#### Excerpted passage:
::::::
“Helene” and “Milton” could be a favorite aunt and uncle; instead, they have become emblems of the deepening climate disaster as the names of hurricanes that have brought death and destruction. Amid these two epic storms, a historic election is underway, with one political party actively spewing lies and disinformation about the cause of the hurricanes and the deployment of disaster relief — lies that can take lives. Meanwhile, marginalized communities, like prisoners and farmworkers, suffer heightened risks from extreme weather events but, like the mention of climate change itself, rarely appear on the major networks’ nonstop coverage. One lesson from these back-to-back hurricanes: the climate emergency is real and it impacts us all.

Floridians are still assessing Milton’s impact. The storm had threatened to devastate Tampa. Some projections suggest that a direct, Category 5 hurricane impact on that low-lying city could cause over $230 billion in damage, in addition to the lives lost. While Milton’s path diverged slightly from that worst-case scenario, early damage assessments still paint a dire picture.
::::::
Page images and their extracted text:
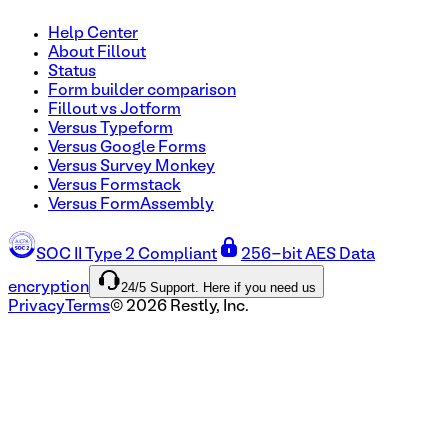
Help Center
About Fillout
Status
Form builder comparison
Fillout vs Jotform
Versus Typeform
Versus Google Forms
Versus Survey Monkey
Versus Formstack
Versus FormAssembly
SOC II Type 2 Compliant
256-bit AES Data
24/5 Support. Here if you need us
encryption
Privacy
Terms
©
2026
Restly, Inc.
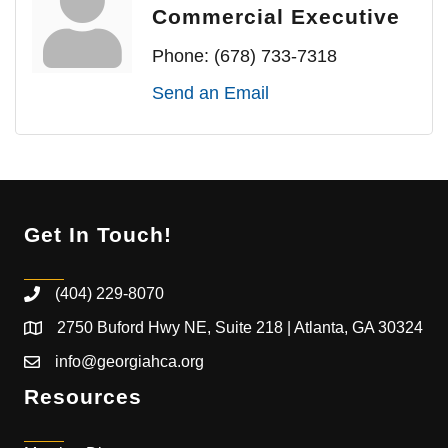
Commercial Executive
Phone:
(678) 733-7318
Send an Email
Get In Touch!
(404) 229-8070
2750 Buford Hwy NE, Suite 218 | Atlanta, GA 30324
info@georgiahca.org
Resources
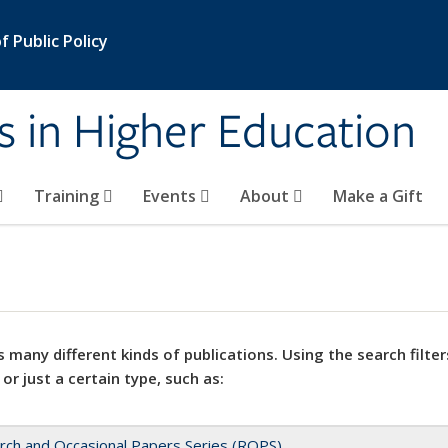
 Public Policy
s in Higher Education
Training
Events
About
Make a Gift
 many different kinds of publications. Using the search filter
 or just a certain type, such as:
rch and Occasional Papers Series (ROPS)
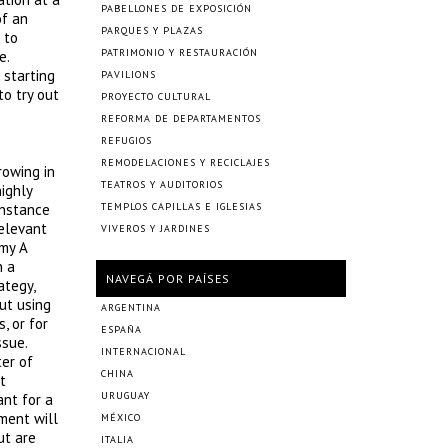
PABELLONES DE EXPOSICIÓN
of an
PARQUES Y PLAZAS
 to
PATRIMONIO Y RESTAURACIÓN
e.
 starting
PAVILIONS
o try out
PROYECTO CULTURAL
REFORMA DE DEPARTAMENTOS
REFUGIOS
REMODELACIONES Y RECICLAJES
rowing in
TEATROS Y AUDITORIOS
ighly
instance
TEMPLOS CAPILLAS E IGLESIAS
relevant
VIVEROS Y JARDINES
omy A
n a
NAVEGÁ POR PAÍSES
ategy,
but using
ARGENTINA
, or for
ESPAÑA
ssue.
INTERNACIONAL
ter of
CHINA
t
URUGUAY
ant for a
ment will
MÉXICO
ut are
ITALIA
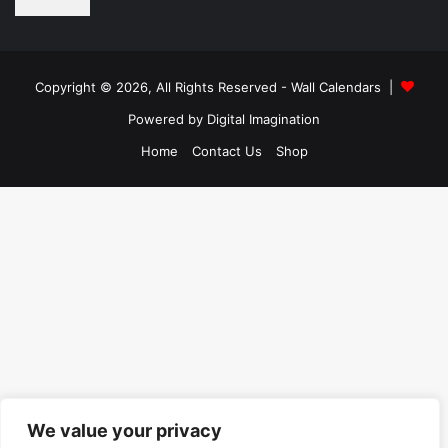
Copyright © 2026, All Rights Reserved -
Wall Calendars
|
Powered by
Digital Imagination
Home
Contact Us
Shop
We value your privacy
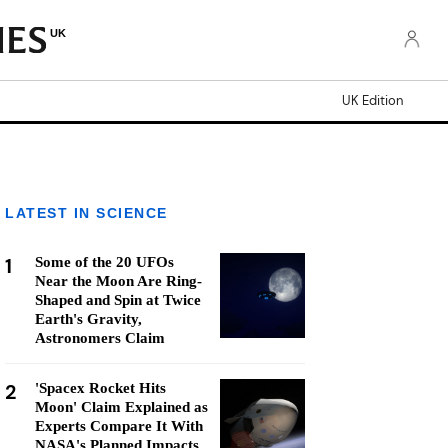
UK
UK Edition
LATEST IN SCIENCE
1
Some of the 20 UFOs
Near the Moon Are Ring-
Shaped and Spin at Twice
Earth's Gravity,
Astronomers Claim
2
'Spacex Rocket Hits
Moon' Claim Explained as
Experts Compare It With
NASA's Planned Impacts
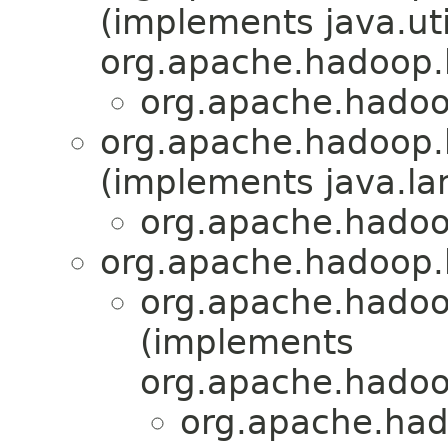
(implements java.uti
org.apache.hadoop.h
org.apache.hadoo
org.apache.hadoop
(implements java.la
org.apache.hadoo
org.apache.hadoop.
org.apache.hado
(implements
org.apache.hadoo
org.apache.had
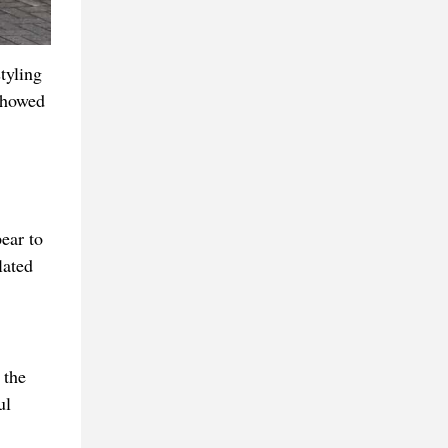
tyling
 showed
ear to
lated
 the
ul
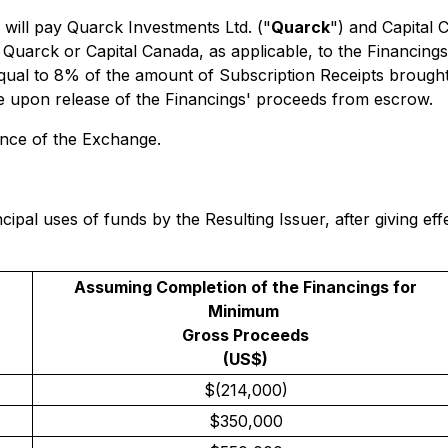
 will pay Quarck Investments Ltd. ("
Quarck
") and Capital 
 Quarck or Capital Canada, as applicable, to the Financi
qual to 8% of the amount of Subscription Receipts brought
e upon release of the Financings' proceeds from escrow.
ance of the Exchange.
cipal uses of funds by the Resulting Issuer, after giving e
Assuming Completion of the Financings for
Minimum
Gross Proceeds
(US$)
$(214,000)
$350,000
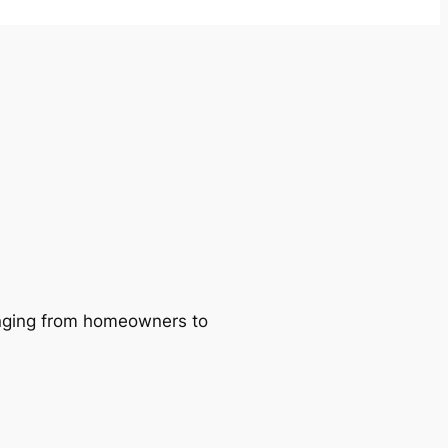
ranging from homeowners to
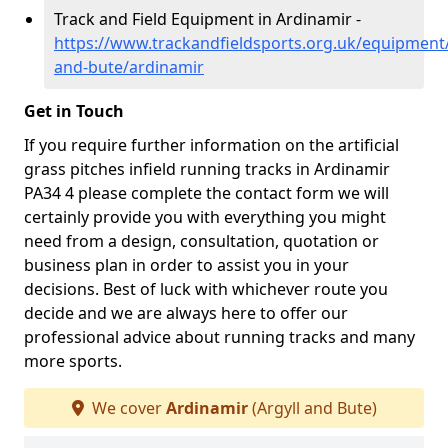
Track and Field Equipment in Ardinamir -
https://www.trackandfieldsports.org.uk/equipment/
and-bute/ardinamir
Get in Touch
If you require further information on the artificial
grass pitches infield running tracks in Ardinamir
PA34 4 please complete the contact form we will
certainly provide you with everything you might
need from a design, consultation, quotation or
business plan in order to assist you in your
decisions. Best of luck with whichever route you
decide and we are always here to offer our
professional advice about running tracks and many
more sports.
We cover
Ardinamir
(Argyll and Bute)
::::::
#### Your task:
According to the hurricane commentary, how much damage do some projections suggest a direct Category 5 hurricane impact on Tampa could cause?

#### Response box:
Over $230 billion, in addition to the lives lost.